Do I understand correctly that Givot is the voice of the waiter singing Bella Notte in Lady and the Tramp?


Offline Dr. Mabuse

Painfully unfunny — worse than the Stooges-Healy shorts. Givot never made me laugh and the two-strip Technicolor adds nothing.

For Curly completists only.

2/10


Offline metaldams

Do I understand correctly that Givot is the voice of the waiter singing Bella Notte in Lady and the Tramp?

According to DisneyWiki, yes.

https://disney.fandom.com/wiki/Bella_Notte

I’ve last seen Lady and the Tramp 30 - 35 years ago.  I gotta imagine this is what Givot is most known for these days.  His act in Roast Beef and Movies, it’s all Greek to me.  [pie]

- Doug Sarnecky


Offline I. Cheatam

I saw a B/W version of this on a public domain Stooges DVD set. I honestly didn't really mind it, even if the trio was a low-rent Stooges clone. Curly does have a few good moments.


Offline HomokHarcos

This was worse than any of the Ted Healy shorts because the trio did not mesh here.

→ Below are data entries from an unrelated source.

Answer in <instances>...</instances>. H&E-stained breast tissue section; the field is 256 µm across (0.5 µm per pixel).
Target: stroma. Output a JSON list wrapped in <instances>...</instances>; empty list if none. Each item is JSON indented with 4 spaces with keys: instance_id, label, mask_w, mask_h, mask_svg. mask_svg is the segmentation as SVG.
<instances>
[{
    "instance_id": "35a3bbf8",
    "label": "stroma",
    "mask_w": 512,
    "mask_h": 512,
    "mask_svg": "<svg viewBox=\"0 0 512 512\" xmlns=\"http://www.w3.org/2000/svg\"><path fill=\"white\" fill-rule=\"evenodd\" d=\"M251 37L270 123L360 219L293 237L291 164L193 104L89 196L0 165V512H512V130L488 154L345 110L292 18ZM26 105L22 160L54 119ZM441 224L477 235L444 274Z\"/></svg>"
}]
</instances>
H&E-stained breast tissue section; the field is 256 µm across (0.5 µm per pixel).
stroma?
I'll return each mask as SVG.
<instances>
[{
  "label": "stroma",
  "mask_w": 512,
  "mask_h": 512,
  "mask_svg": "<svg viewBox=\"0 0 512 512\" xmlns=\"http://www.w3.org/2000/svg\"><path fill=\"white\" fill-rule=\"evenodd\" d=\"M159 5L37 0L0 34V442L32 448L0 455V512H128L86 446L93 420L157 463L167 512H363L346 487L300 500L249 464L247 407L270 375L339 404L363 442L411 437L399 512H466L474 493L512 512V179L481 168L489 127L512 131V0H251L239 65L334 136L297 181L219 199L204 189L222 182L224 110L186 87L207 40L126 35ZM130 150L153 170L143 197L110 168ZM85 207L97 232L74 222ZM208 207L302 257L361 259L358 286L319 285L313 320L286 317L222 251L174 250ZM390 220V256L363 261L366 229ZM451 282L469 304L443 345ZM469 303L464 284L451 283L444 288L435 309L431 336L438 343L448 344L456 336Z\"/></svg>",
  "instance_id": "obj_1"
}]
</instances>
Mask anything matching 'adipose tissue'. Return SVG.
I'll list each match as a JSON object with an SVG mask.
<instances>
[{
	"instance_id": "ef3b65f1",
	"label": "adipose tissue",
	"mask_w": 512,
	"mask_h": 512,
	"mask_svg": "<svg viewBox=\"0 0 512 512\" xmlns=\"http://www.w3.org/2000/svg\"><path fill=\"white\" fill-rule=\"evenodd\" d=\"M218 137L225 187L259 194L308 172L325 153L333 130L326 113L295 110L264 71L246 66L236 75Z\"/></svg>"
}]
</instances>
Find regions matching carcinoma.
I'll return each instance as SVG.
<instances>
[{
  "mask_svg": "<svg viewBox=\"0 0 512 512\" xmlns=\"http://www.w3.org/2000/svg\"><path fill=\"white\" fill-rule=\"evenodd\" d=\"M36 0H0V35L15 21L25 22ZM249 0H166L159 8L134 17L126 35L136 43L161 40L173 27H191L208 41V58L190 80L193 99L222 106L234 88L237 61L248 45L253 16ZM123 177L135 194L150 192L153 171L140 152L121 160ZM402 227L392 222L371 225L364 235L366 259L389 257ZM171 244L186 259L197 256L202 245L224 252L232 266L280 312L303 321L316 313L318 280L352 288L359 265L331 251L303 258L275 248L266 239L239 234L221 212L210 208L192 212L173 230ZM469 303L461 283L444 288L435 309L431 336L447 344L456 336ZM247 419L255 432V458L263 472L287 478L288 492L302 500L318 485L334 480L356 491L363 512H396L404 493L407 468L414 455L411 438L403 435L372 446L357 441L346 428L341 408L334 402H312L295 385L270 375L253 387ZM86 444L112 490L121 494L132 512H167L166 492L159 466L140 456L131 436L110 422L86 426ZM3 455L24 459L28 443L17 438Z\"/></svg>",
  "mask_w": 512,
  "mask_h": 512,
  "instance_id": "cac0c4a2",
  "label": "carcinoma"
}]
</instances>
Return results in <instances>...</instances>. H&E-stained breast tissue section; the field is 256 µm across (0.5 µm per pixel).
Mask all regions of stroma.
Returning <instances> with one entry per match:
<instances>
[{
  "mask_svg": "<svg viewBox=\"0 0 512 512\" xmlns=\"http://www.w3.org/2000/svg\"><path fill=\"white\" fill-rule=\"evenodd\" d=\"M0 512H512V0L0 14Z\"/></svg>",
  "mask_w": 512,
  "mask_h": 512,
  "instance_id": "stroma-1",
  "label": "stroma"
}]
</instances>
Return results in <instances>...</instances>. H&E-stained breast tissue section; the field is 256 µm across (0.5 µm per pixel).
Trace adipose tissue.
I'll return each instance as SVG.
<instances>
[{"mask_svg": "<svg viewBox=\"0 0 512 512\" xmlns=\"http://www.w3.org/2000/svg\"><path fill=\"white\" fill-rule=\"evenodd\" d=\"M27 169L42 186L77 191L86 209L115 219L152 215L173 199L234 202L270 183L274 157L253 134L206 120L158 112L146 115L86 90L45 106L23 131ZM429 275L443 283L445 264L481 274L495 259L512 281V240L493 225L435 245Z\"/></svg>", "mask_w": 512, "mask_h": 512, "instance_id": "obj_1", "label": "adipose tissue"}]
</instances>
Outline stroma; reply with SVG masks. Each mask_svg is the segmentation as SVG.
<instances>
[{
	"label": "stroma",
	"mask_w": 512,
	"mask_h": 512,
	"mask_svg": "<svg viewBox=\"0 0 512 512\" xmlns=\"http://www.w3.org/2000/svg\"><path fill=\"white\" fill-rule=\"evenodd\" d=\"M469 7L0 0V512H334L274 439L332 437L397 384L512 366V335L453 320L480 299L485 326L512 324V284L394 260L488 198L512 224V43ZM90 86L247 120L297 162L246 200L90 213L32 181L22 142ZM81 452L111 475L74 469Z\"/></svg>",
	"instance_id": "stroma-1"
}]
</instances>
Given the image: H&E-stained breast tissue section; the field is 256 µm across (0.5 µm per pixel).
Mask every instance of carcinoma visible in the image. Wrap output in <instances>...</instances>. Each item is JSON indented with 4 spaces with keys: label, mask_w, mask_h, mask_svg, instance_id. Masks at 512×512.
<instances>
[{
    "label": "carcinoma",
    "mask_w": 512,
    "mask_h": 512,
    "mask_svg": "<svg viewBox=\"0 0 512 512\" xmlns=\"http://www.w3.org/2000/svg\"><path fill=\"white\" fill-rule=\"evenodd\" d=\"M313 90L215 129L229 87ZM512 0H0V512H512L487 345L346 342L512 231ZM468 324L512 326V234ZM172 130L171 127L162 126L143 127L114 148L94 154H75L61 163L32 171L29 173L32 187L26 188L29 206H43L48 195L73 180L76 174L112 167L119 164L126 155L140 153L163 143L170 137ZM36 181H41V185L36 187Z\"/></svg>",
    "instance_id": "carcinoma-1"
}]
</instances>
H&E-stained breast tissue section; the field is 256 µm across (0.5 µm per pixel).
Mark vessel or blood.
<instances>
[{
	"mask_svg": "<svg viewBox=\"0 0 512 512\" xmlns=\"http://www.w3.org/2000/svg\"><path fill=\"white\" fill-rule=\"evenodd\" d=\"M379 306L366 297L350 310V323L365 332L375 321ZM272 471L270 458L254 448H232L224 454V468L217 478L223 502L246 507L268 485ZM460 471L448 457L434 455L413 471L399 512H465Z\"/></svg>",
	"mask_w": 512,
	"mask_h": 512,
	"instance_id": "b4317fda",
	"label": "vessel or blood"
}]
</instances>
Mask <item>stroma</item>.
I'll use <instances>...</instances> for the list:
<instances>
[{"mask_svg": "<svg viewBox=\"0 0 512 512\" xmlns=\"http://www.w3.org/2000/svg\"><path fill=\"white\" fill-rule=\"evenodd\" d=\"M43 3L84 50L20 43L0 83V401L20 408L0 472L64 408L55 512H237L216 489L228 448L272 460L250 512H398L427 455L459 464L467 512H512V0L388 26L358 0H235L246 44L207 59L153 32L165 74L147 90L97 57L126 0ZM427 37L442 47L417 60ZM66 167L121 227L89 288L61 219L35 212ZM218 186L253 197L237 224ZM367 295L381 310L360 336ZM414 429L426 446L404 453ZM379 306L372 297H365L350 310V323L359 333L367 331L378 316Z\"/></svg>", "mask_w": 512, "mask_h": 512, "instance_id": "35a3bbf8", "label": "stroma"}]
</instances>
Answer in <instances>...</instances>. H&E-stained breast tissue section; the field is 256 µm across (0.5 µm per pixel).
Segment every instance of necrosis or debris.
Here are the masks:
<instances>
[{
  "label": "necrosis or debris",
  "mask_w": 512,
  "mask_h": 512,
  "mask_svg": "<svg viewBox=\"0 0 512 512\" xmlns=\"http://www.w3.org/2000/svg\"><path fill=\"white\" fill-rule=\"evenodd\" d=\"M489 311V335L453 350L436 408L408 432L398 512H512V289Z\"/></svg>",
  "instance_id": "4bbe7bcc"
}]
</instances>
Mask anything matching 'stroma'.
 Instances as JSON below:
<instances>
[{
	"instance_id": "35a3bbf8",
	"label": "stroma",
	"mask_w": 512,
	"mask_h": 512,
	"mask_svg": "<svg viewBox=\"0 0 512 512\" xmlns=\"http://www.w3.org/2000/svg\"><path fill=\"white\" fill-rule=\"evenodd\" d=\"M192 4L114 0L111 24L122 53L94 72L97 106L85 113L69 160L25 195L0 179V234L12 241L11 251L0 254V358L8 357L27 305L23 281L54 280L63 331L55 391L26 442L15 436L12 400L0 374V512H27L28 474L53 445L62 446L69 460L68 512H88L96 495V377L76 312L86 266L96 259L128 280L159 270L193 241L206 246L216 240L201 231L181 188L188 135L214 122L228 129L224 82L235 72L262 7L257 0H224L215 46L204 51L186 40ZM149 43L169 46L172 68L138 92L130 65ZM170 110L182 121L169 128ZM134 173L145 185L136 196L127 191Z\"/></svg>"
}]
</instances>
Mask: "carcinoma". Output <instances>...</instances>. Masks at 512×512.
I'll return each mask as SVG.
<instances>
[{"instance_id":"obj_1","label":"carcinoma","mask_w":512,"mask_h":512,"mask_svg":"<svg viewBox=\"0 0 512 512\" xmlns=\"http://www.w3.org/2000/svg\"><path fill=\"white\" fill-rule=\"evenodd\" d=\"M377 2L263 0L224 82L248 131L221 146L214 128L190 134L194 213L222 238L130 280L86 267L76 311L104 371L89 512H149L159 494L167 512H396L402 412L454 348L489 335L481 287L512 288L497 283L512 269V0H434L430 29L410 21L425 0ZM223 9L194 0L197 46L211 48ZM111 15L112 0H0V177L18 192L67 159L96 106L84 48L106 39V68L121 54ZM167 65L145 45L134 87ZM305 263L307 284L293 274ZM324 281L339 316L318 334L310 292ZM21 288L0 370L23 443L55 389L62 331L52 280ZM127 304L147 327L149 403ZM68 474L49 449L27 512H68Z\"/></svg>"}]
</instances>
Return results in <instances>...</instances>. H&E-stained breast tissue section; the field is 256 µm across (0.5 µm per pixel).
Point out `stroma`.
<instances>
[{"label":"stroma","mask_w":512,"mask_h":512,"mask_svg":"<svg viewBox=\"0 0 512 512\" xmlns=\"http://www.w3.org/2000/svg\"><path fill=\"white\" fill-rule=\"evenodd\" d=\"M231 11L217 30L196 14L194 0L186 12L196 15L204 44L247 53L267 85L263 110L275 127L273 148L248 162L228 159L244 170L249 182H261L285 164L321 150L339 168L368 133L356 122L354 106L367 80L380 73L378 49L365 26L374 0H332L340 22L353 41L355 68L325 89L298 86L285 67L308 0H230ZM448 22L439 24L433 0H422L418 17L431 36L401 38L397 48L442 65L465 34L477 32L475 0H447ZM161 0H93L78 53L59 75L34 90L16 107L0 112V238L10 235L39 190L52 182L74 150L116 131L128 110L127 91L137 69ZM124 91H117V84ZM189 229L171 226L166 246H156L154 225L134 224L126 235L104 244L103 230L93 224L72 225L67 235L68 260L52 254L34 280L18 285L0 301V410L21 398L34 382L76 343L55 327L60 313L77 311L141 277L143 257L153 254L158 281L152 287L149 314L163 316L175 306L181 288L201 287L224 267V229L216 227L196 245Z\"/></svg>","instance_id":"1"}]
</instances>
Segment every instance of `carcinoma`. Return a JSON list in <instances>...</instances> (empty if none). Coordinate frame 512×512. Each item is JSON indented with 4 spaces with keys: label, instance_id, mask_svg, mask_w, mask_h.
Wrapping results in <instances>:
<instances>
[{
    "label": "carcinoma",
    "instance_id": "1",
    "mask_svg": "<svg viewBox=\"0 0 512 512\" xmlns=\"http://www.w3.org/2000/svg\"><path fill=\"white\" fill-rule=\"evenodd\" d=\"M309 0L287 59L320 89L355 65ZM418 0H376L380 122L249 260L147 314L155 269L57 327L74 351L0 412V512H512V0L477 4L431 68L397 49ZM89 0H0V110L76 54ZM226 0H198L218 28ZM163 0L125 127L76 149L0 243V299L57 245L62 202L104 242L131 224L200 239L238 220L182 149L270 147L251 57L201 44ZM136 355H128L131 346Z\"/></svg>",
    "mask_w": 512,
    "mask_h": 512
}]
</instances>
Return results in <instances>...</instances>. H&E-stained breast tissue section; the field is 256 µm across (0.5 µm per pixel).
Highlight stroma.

You could have put The Three Stooges in here and it would have been better.  Moe certainly made a better leader than George Givot. I like the Keystone park scene that was only a few seconds long, and Curly does not use the falsetto voice. Once they got to the screening section I knew what was coming: stock footage. Looks like Jules White took a page out of MGM's playbook, but at least he used recycled Stooges footage instead of random musical numbers.